Menurut Roger Trancik, seorang pakar dibidang Urban Design, ruang terbuka hijau adalah ruang yang didominasi oleh lingkungan alami di luar maupun didalam kota, dalam bentuk taman, halaman, areal rekreasi kota dan jalur hijau. Sementara menurut Rooden Van FC dalam Grove dan Gresswell,1983, ruang terbuka hijau adalah Fasilitas yang memberikan kontribusi penting dalam meningkatkan kualitas lingkungan permukiman, dan merupakan suatu unsur yang sangat penting dalam kegiatan rekreasi. Ruang terbuka seperti taman ini juga mempunyai fungsi yang tak kalah penting dari masalah lingkungan hidup tapi juga berfungsi sosial dimana masyarakat bisa berkumpul dan bersantai bersama sanak keluarga dengan teman-teman atau pun sebuah komunitas. Dengan hilangnya lahan-lahan seperti ini dari peta kota maka berdampak secara tak langsung bagi proses-proses tersebut bahkan bukan tidak mungkin menciptakan sebuah generasi yang individualistis kelak di kemudian hari karena tidak ada lagi ruang yang berfungsi untuk interaksi sosial bagi masyarakat.

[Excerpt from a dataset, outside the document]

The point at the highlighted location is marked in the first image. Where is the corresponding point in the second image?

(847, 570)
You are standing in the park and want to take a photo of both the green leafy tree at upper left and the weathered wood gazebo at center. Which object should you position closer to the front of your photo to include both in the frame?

Tak hanya itu, taman adalah ruang terbuka hijau juga berfungsi sebagai pengamanan keberadaan kawasan lindung perkotaan, pengendali pencemaran dan kerusakan tanah, air dan udara, keanekaragaman hayati dan pengendali tata air serta tak ketinggalan sebagai sarana estetika kota yang sedap di pandang secara visual. Keberadaan ruang ini tak hanya menjadikan kota menjadi sekedar tempat yang sehat dan layak untuk dihuni tapi juga nyaman dan asri. Setidaknya sebuah ruang untuk menatap langit yang membuka cakrawala pengetahuan menjadikan kita berpikir seluas langit dan terbuka terhadap sebuah kebhinekaan.


Uu ruangmenataplangit

Senin, 13 Oktober 2014

Masih Gelap Gulita Taman Menteng Sabtu Ini




mati lampu taman menteng


Sabtu 11 Oktober 2014 siang yang terik menemani aktifitas yang mengalienasi kehidupan manusia yang menjual tenaga produktifnya kepada pemilik modal untuk keberlanjutan hidupnya. Pada dasarnya manusia adalah mahluk kreatif yang menciptakan bentuk dari material yang mana mereka dapat mewujudkan jati diri mereka ke dalam apa yang mereka buat. Dalam masyarakat pra-kapitalis manusia adalah utuh, memiliki otoritas penuh atas diri mereka sendiri. Yap’s mereka menciptakan barang-barang untuk mereka gunakan sendiri untuk memenuhi kebutuhan mereka atau mereka perjual-belikan secara adil.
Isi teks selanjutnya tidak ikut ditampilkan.